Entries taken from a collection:

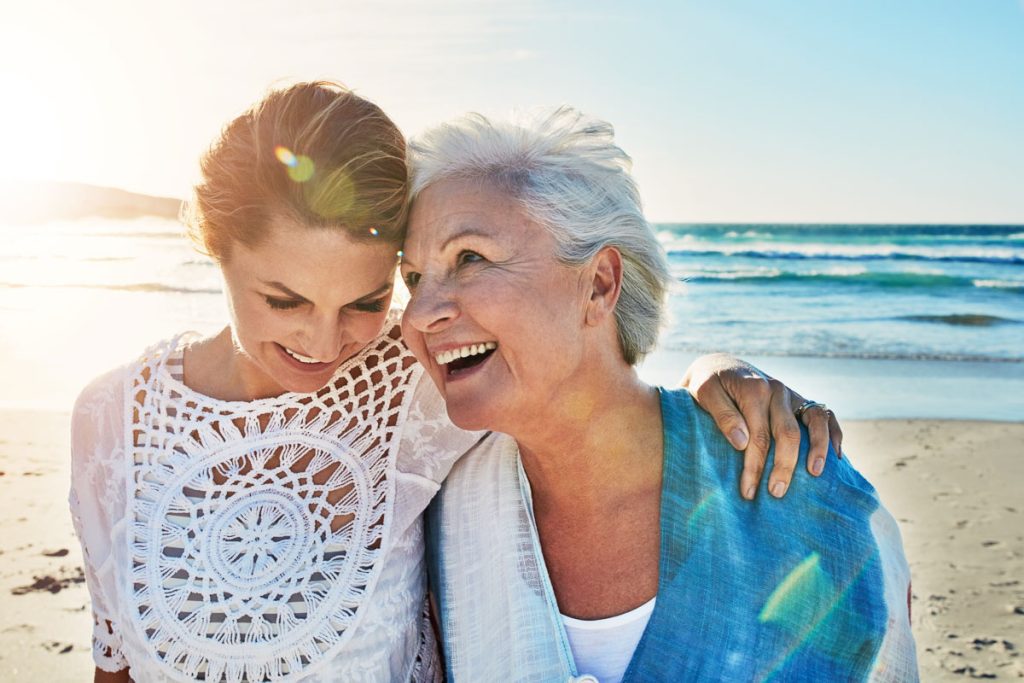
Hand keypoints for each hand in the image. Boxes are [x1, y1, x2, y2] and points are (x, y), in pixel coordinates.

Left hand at [681, 354, 842, 499]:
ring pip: (815, 421)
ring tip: (814, 474)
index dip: (754, 466)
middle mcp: (777, 390)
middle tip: (776, 493)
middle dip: (783, 466)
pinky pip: (825, 415)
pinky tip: (836, 457)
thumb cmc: (709, 385)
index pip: (759, 435)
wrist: (721, 367)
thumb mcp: (704, 392)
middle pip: (787, 433)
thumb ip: (722, 415)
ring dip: (818, 449)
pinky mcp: (800, 400)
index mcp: (754, 389)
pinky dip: (834, 434)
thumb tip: (743, 442)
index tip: (748, 491)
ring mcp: (792, 395)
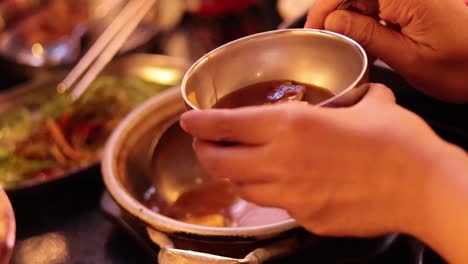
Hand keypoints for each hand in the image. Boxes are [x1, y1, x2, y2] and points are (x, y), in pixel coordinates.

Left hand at [180, 84, 453, 237]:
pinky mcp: (305, 218)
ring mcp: (291, 195)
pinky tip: (281, 186)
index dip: (201, 123)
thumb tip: (353, 98)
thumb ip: (349, 100)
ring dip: (234, 176)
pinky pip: (275, 206)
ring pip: (243, 188)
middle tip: (206, 146)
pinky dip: (269, 194)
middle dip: (206, 153)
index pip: (228, 125)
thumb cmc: (399, 143)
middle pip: (222, 163)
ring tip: (239, 167)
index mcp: (293, 126)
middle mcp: (282, 161)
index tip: (188, 121)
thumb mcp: (370, 105)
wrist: (423, 187)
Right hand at [305, 0, 467, 102]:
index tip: (313, 30)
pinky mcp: (413, 6)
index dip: (325, 7)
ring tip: (345, 50)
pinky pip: (378, 10)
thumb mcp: (408, 59)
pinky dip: (367, 27)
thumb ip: (368, 36)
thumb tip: (333, 21)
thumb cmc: (462, 68)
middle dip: (334, 16)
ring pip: (364, 2)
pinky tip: (366, 47)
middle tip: (325, 45)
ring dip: (350, 23)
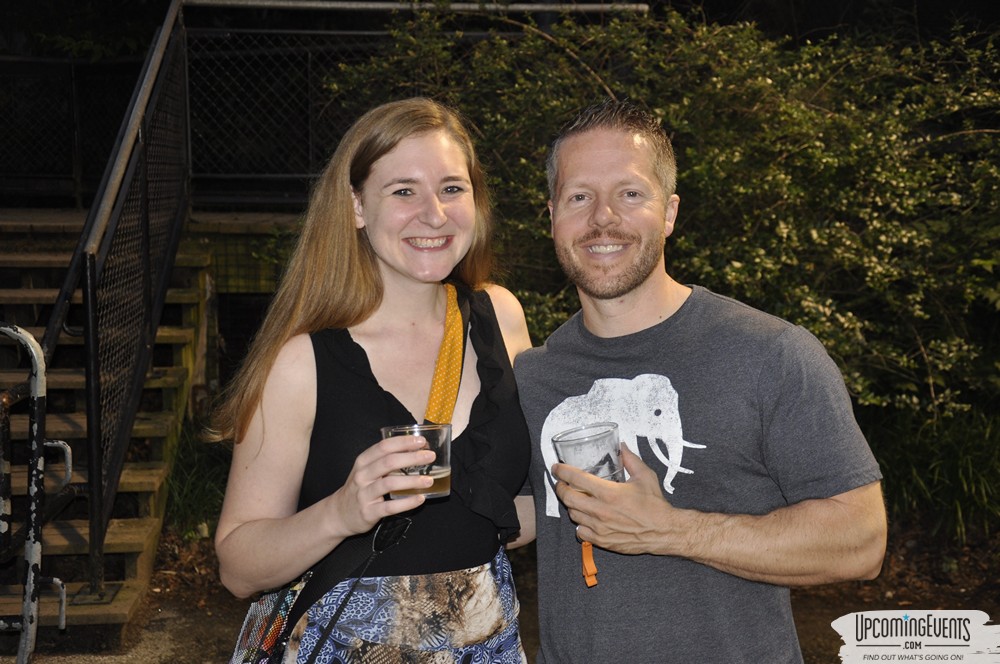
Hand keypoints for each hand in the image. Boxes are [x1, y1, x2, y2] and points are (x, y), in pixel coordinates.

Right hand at [329, 435, 435, 536]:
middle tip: (430, 456)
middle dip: (411, 457)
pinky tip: (420, 499)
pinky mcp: (368, 512)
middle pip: (388, 462)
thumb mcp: (366, 470)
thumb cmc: (360, 488)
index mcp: (363, 462)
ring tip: (429, 480)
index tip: (422, 441)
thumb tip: (415, 450)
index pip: (383, 446)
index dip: (403, 442)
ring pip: (390, 484)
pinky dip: (407, 503)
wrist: (339, 514)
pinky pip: (390, 507)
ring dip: (412, 480)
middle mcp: (362, 476)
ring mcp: (364, 494)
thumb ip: (384, 460)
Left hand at [553, 445, 677, 554]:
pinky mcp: (602, 541)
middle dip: (561, 488)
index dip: (562, 471)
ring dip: (571, 505)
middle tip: (562, 483)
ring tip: (575, 499)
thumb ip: (630, 459)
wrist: (664, 531)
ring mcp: (599, 527)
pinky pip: (580, 532)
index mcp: (609, 492)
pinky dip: (579, 524)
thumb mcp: (645, 476)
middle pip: (568, 497)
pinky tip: (585, 518)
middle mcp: (600, 510)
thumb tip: (621, 446)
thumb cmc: (655, 504)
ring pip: (573, 514)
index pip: (576, 478)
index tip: (556, 468)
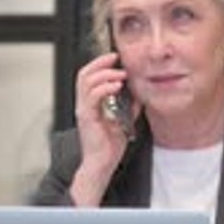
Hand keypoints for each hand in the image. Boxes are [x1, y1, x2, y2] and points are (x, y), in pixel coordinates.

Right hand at [70, 53, 139, 203]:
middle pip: (84, 74)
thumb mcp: (123, 122)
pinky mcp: (87, 117)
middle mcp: (83, 105)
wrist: (102, 164)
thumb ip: (129, 108)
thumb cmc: (109, 148)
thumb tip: (140, 95)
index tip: (116, 59)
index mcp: (90, 105)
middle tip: (116, 59)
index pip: (89, 77)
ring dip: (105, 74)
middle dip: (100, 63)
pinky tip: (117, 86)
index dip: (100, 65)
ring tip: (121, 75)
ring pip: (86, 81)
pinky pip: (92, 96)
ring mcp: (83, 110)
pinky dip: (105, 87)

Task objective: Beginning at the line above that contains "pinky tip: (281, 186)", return each line exactly through the line that contains "index pip: (228, 125)", and no others.

Expected output:
pinky tip: (281, 186)
index dip: (201, 123)
thumb tip: (353, 98)
thumb ip: (349, 100)
ring dip: (234, 176)
pinky pip: (275, 206)
ring pip: (243, 188)
middle tip: (206, 146)
pinky dip: (269, 194)
middle dip: (206, 153)
index pip: (228, 125)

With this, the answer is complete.